11.3.07

Os Mendigos de Ford - por Onofre Gusmão

Texto publicado em seu blogue, Onofre Gusmão Comenta, em 16 de fevereiro de 2004, quando o colunista desfrutava de enorme sucesso internético.

===============================

Desde minha conversa com Clara, a criada (publicada aqui algumas semanas atrás), resolvi preencher minhas horas livres entre uma partida de bridge e outra com um hobby mais bem-visto e também condizente com pessoas da minha estirpe: a sociologia. Tenho trazido alguns exemplares de pobres (bem contidos, é verdade) para estudo -- cheguei mesmo a erguer um cercadinho no quintal para mantê-los bem presos enquanto os submeto à metodologia científica. Pude notar, nesse breve período, uma tendência bastante interessante entre os pedintes: o fordismo.

Pelo que posso me lembrar da época em que ainda passava por lugares habitados por mendigos, era de praxe entre eles o implorar verbal e físico. Jogavam-se no chão, contorcendo-se, com as bocas desdentadas implorando um pão velho ou alguns centavos para a cachaça. O transeunte, se excessivamente enojado (já que não vejo como alguém possa sentir-se de outra forma), podia repelir o monstro à altura.

No entanto, o tempo passa e a modernidade alcança todos, mesmo os mendigos. Agora, para alcançar mais resultado em menos tempo, os pedintes usam papeizinhos para facilitar o serviço.
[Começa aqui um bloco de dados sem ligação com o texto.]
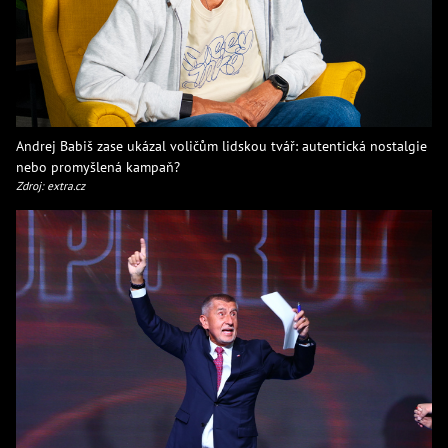
Andrej Babiš zase ukázal voličům lidskou tvář: autentická nostalgie
nebo promyšlená kampaň?
Zdroj: extra.cz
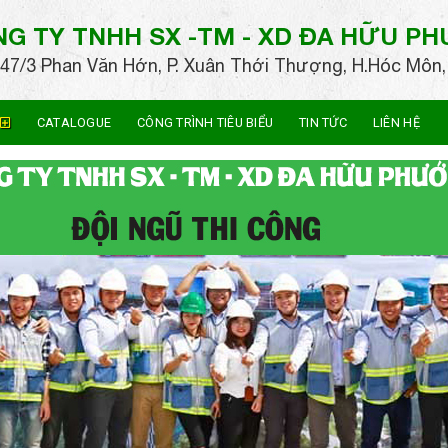
G TY TNHH SX -TM - XD
ĐA HỮU P
47/3 Phan Văn Hớn, P. Xuân Thới Thượng, H.Hóc Môn,
CATALOGUE
CÔNG TRÌNH TIÊU BIỂU
TIN TỨC
LIÊN HỆ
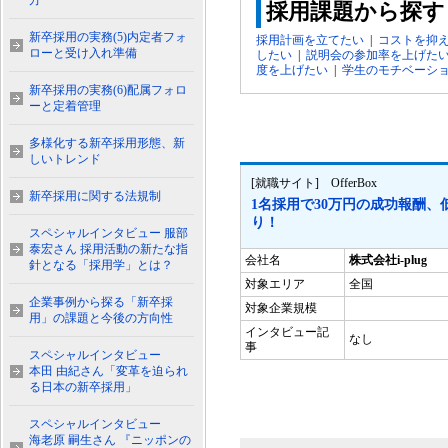
方
採用課題から探す
新卒採用の実務(5)内定者フォ
採用計画を立てたい
|
コストを抑
ローと受け入れ準備
したい
|
説明会の参加率を上げた
度を上げたい
|
学生のモチベーシ
新卒採用の実務(6)配属フォロ
ーと定着管理
多様化する新卒採用形態、新
しいトレンド
[就職サイト] OfferBox
新卒採用に関する法規制
1名採用で30万円の成功報酬
り！
スペシャルインタビュー 服部
泰宏さん 採用活動の新たな指
会社名
株式会社i-plug
針となる「採用学」とは？
対象エリア
全国
企業事例から探る「新卒採
対象企業規模
用」の課題と今後の方向性
インタビュー記
なし
事
スペシャルインタビュー
本田 由紀さん「変革を迫られ
る日本の新卒採用」
スペシャルインタビュー
海老原 嗣生さん 『ニッポンの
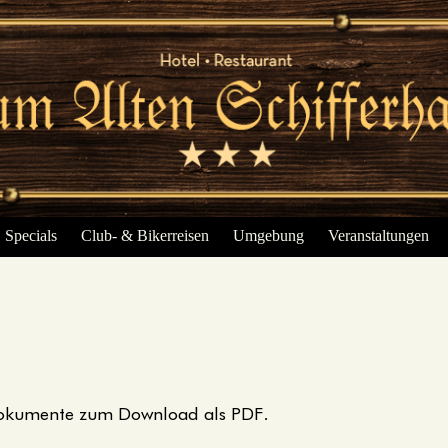
Specials
Club- & Bikerreisen
Umgebung
Veranstaltungen
e Dokumente zum Download als PDF.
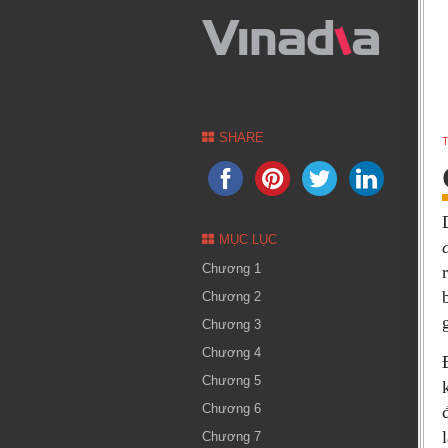
SHARE
T
MỤC LỤC
Chương 1
Chương 2
Chương 3
Chương 4
Chương 5
Chương 6
Chương 7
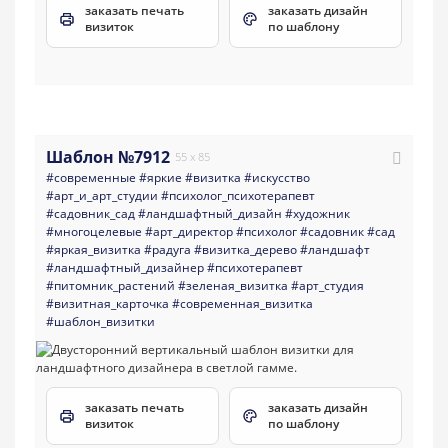
заказать печать
заказать дизайн
визиток
по шаблону
Шаблон №7912
55 x 85
#современные
#яркие
#визитка
#искусство
#арт_и_арт_студии
#психолог_психотерапевт
#садовник_сад
#ландшафтный_дизайн
#художник
#многоцелевые
#арт_директор
#психолог
#садовник
#сад
#яркая_визитка
#радуга
#визитка_дерево
#ландшафт
#ландшафтный_дизайнер
#психотерапевт
#питомник_растений
#зеленая_визитка
#арт_студия
#визитная_карточка
#современная_визитка
#шаблон_визитки
заказать печать
заказать дизайн
визиток
по шаблону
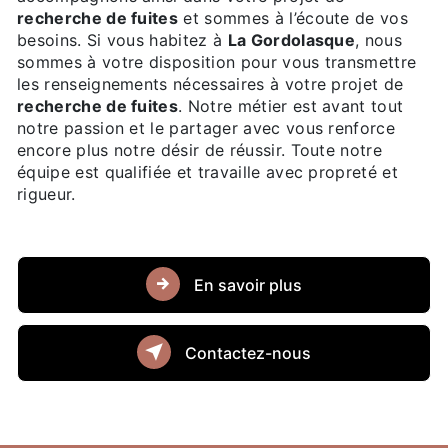
recherche de fuites
et sommes à l’écoute de vos
besoins. Si vous habitez à
La Gordolasque
, nous
sommes à votre disposition pour vous transmettre
les renseignements nécessaires à votre projet de
recherche de fuites
. Notre métier est avant tout
notre passion et le partager avec vous renforce
encore plus notre désir de réussir. Toute notre
équipe est qualifiée et travaille avec propreté et
rigueur.
En savoir plus
Contactez-nous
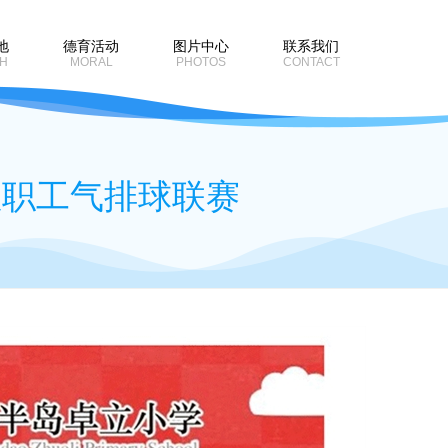
地
德育活动
图片中心
联系我们
H
MORAL
PHOTOS
CONTACT
教职工气排球联赛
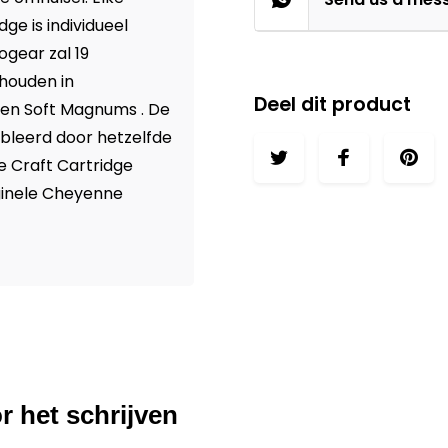
dge is individueel
ogear zal 19
 houden in
Deel dit product
 en Soft Magnums . De
bleerd door hetzelfde
e Craft Cartridge
iginele Cheyenne
r het schrijven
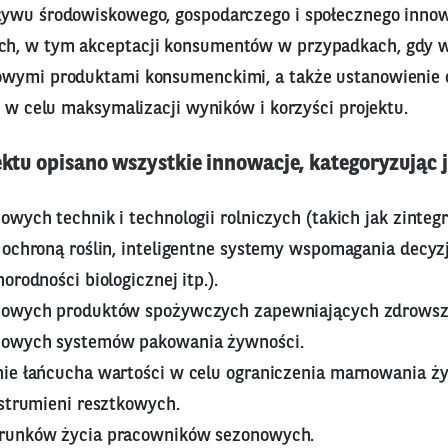
ywu środowiskowego, gospodarczego i społecznego innow
h, w tym akceptacji konsumentów w przypadkach, gdy wy
owymi produktami konsumenckimi, a także ustanowienie
i w celu maksymalizacji wyników i korzyści projektu.
tu opisano wszystkie innowacje, kategoryzując 
wych technik i technologii rolniczych (takich jak zinte
ochroną roślin, inteligentne systemy wspomagania decyzj
orodności biologicznej itp.).
owych produktów spożywczych zapewniających zdrowszą
nowych systemów pakowania żywności.
ie łańcucha wartości w celu ograniczenia marnowania ży
 strumieni resztkowych.
runków życia pracowników sezonowych.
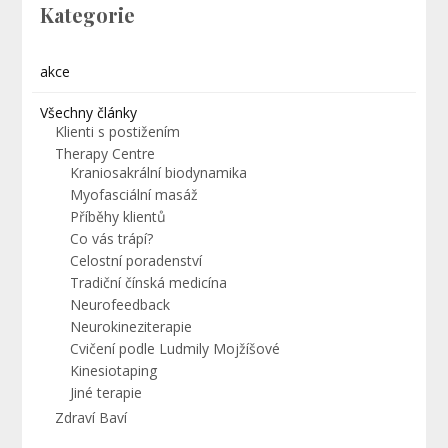
Kategorie
akce
Všechny články
Klienti s postižením
Therapy Centre
Kraniosakrální biodynamika
Myofasciální masáž
Příběhy klientů
Co vás trápí?
Celostní poradenství
Tradiční čínská medicína
Neurofeedback
Neurokineziterapie
Cvičení podle Ludmily Mojžíšové
Kinesiotaping
Jiné terapie
Zdraví Baví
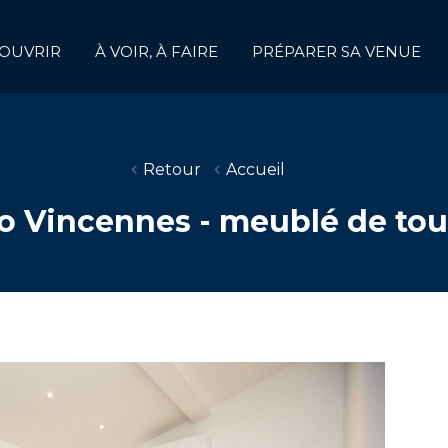
OUVRIR
À VOIR, À FAIRE
PRÉPARER SA VENUE
Retour
Accueil
o Vincennes - meublé de to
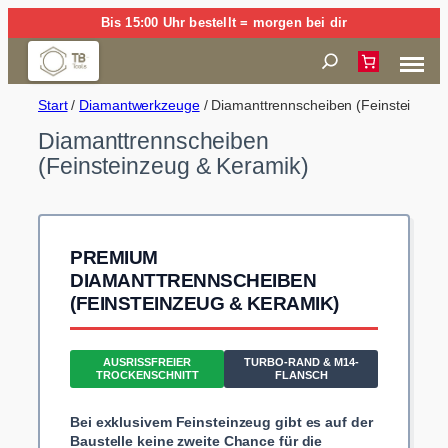
Zum
Bis 15:00 Uhr bestellt = morgen bei dir
Inhalt
Suchen
springen
Start
/
Diamantwerkzeuge
/ Diamanttrennscheiben (Feinsteinzeug
Diamanttrennscheiben
(Feinsteinzeug & Keramik)
PREMIUM
DIAMANTTRENNSCHEIBEN
(FEINSTEINZEUG & KERAMIK)
AUSRISSFREIER
TURBO-RAND & M14-
TROCKENSCHNITT
FLANSCH
Bei exklusivem Feinsteinzeug gibt es auf der
Baustelle keine zweite Chance für die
Fazem várias cópias (chéroques vagabundas) de uma frase padrão, normalmente lamentando sua situação de penúria e ressaltando que, se tivessem a oportunidade, trabalhariam (sic), e entregam-nos à população. Segundo me contou um dos espécimes estudados, a tática normalmente é abordar ônibus ou bares e entregar os papeizinhos a todos que lá estiverem sem dar-lhes tempo de reagir. "O ideal é pagar eles no susto", resumiu o espécime. Espera-se, então, algum tempo até que a maioria das vítimas recobre-se do espanto e termine a leitura para se "passar a sacola", como se diz no jargão da espécie.

Segundo minhas análises estatísticas, os mendigos conseguem pedir para 40% mais pessoas num período de tempo 65% menor, potencializando seus ganhos em até 600%. Tanta prosperidade já começa a levar os pedintes a se organizarem em cooperativas -- o que provoca algum ressentimento entre os mais ortodoxos, que preferem manter-se autônomos. Estes, no entanto, podem ser facilmente pacificados com algumas esmolas dadas pelos mendigos mais abastados.

O próximo passo, segundo o líder de uma cooperativa que também esteve submetido a estudo, é solicitar, junto ao Ministério do Trabalho, que a mendicância seja oficialmente reconhecida como atividade profissional. Com as cabeças pensantes (sic) que atualmente habitam o Governo, não duvido que isso aconteça muito em breve. Afinal, o espetáculo do crescimento se faz com empregos.

Um comentário:

Anônimo disse...

Morra, capitalista de merda! Que o espírito do Grande Che se levante e espete seus olhos em sua foice!